EXERCISE MATERIAL =

══════════

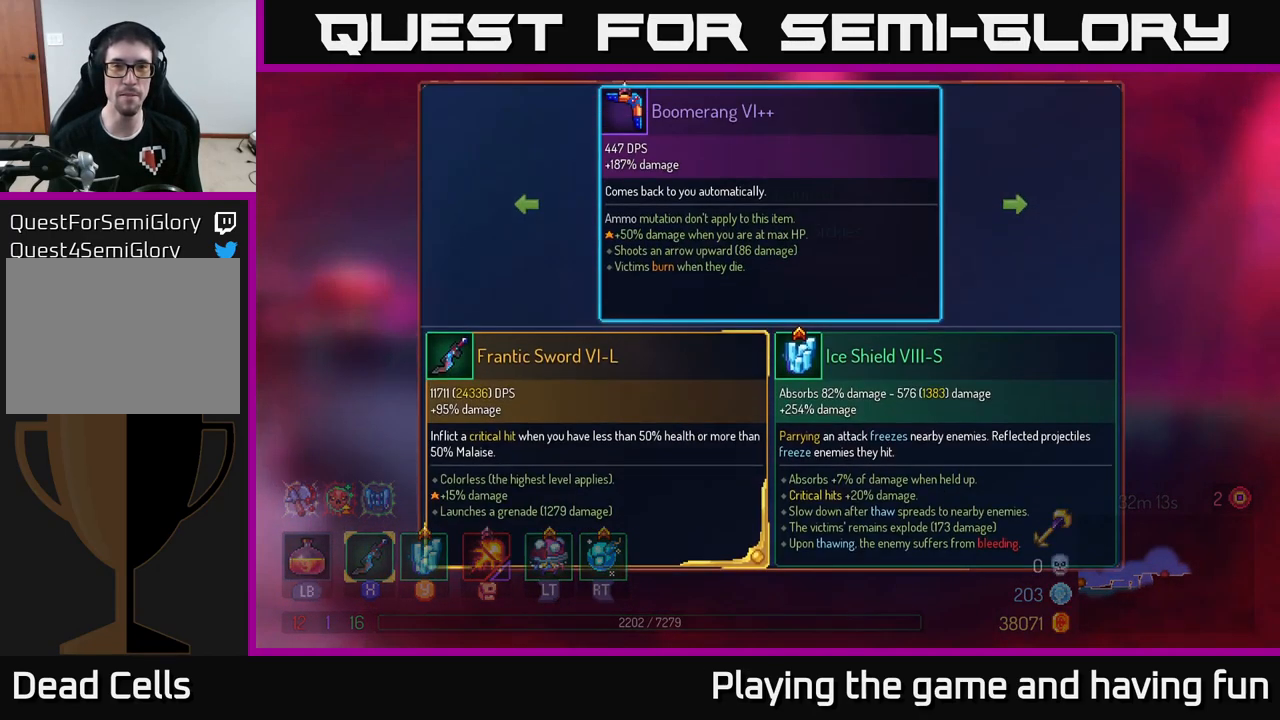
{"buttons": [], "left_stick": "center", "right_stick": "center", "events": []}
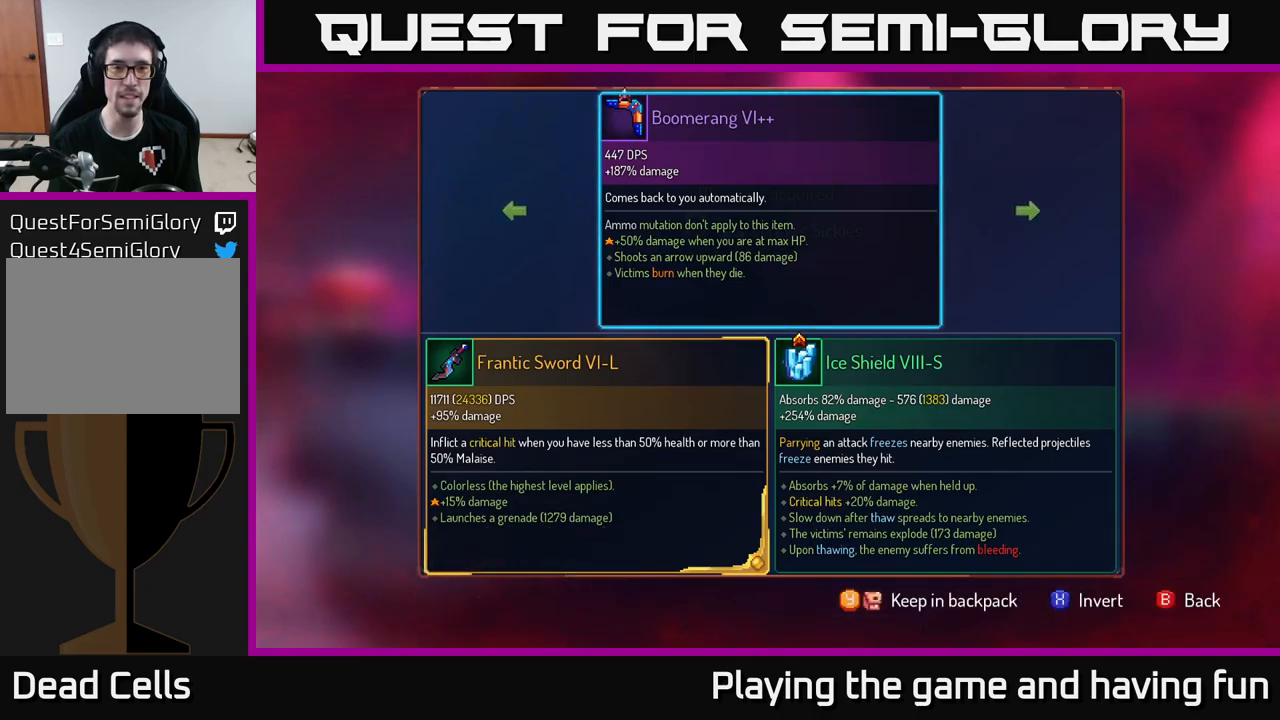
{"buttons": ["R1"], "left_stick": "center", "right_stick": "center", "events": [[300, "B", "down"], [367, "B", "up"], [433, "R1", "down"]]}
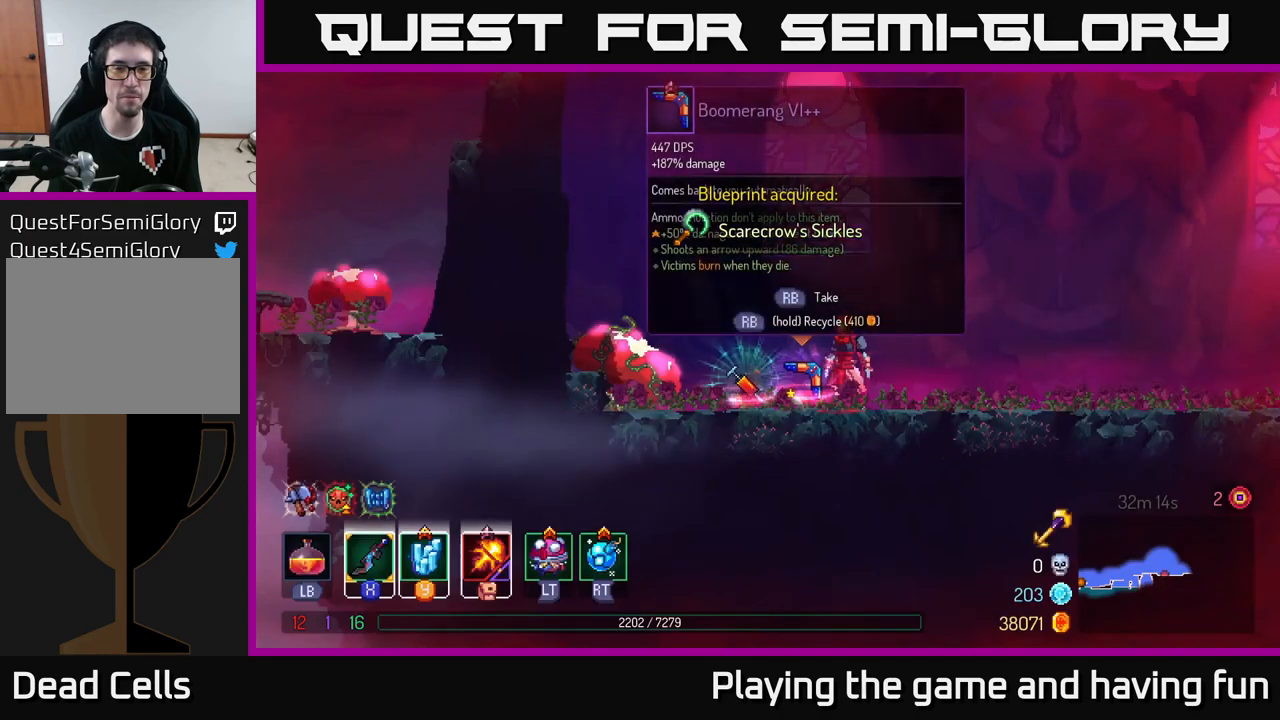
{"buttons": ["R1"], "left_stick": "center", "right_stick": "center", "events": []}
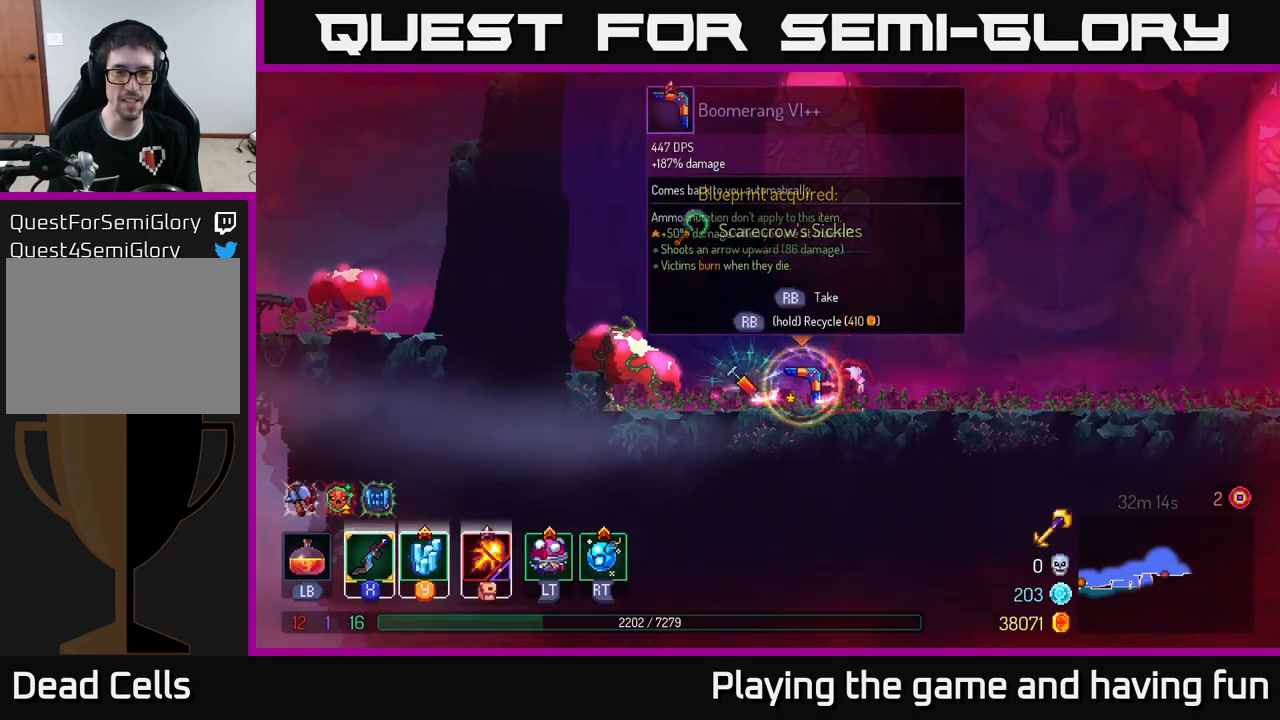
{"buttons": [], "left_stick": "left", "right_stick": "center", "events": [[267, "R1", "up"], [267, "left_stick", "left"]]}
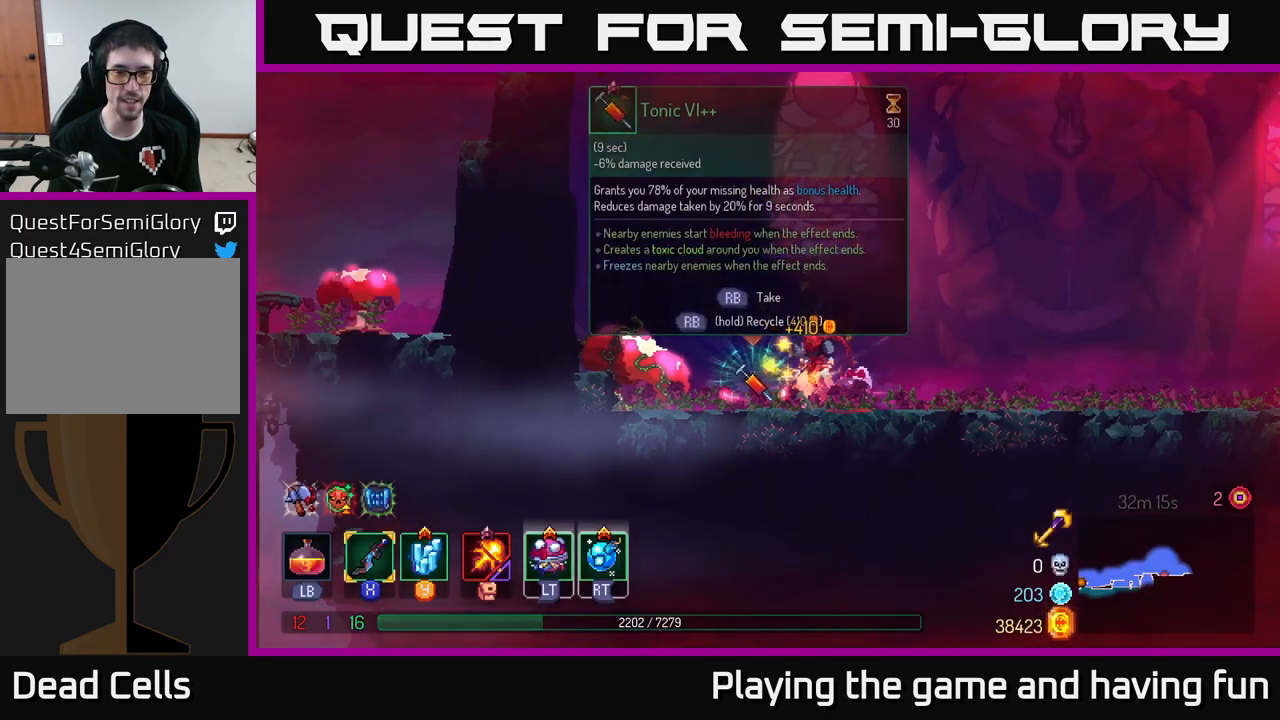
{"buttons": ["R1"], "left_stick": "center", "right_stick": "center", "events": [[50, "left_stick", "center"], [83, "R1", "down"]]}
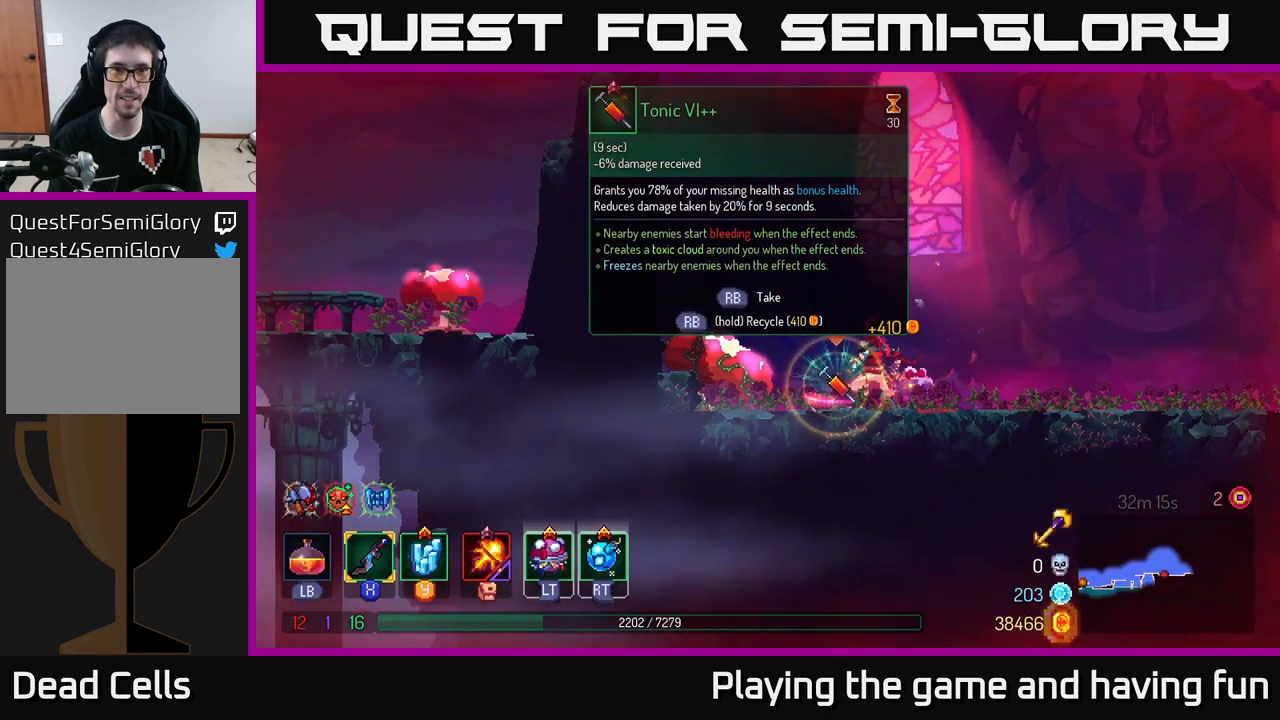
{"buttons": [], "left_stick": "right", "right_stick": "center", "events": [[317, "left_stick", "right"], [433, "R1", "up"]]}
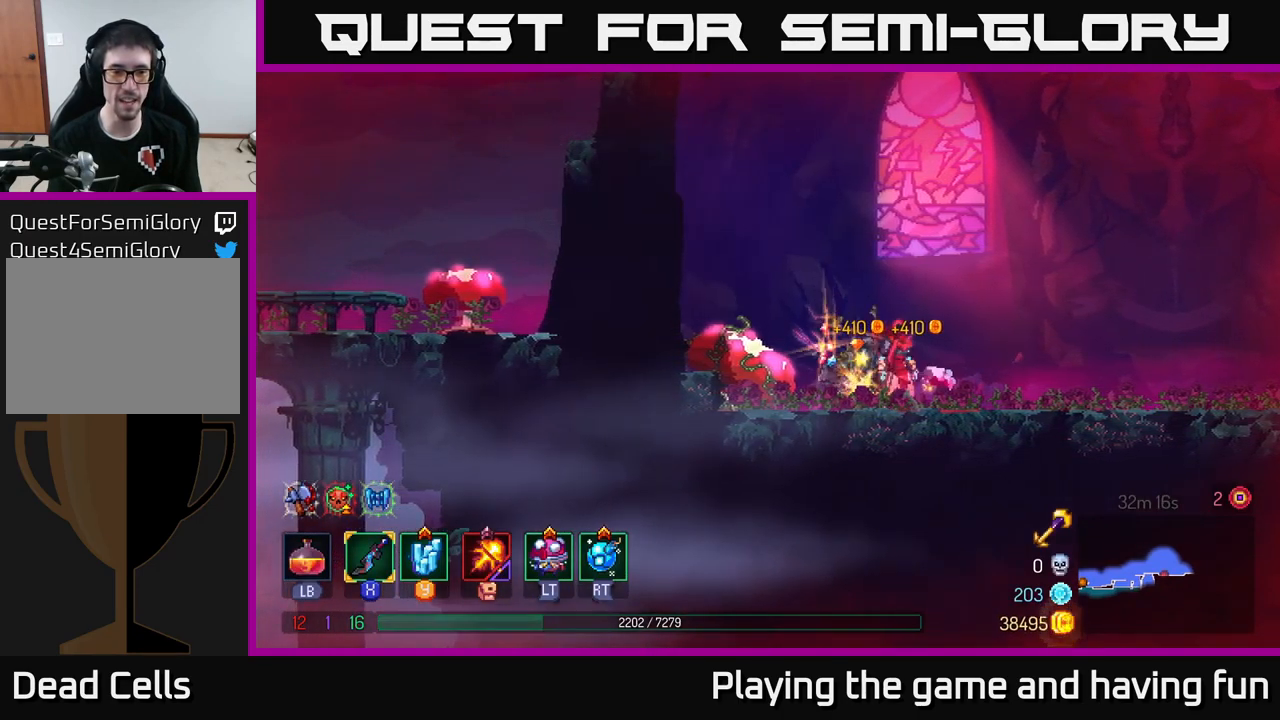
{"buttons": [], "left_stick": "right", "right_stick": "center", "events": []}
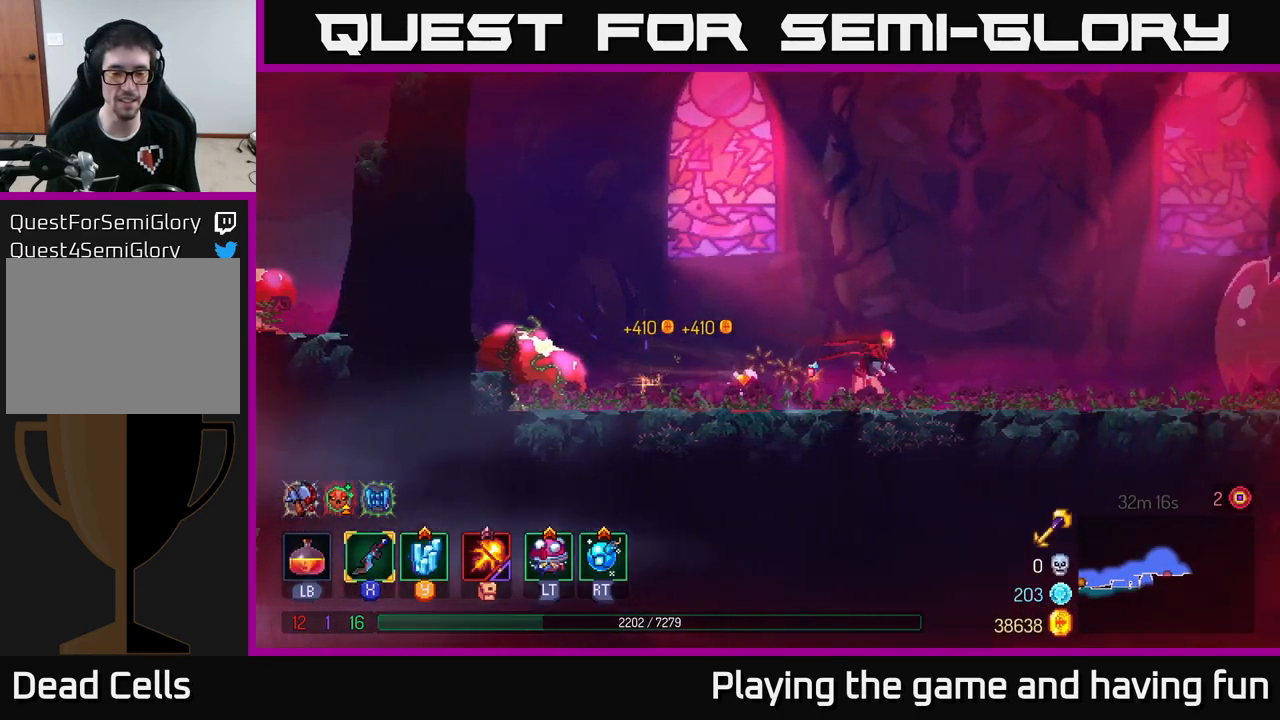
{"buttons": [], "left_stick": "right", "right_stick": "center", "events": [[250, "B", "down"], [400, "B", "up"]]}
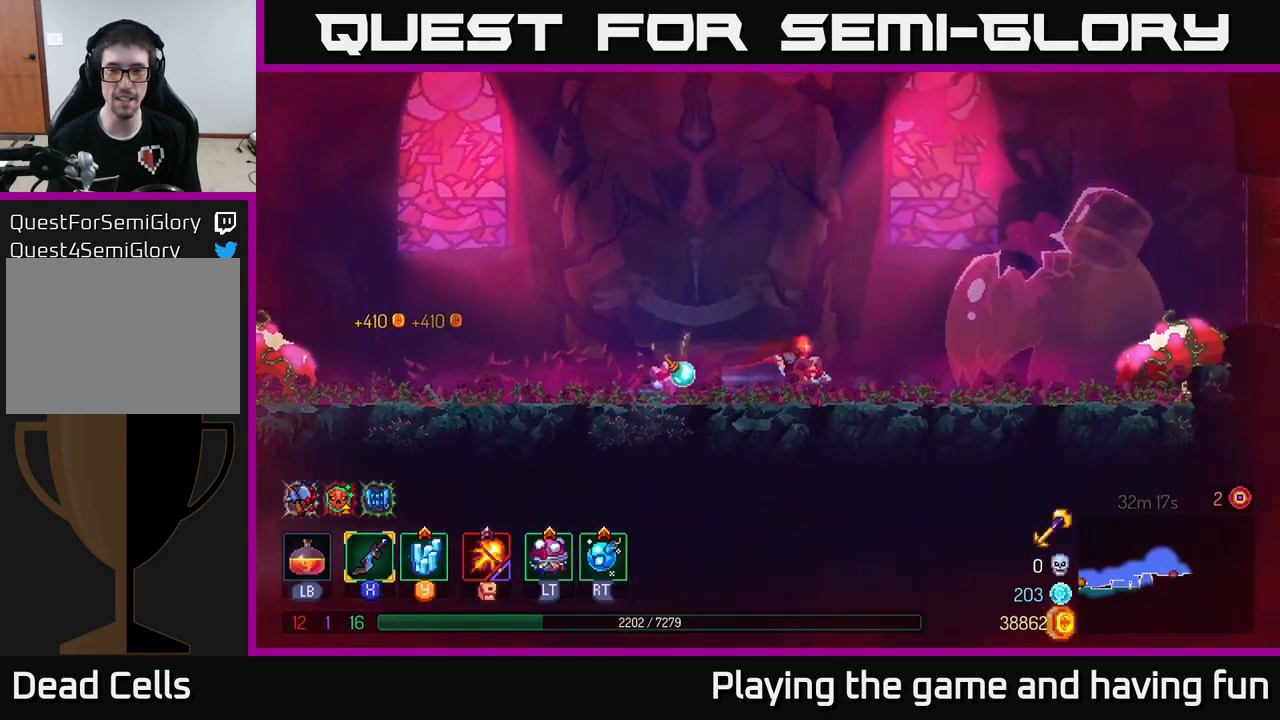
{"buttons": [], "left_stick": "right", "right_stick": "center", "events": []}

══════════

TASK TO COMPLETE = Every line with "down" in it should be copied from the entries.

PROBLEM SOLUTION =
{"buttons": ["R1"], "left_stick": "center", "right_stick": "center", "events": [[300, "B", "down"], [367, "B", "up"], [433, "R1", "down"]]}
{"buttons": ["R1"], "left_stick": "center", "right_stick": "center", "events": [[50, "left_stick", "center"], [83, "R1", "down"]]}
{"buttons": [], "left_stick": "right", "right_stick": "center", "events": [[250, "B", "down"], [400, "B", "up"]]}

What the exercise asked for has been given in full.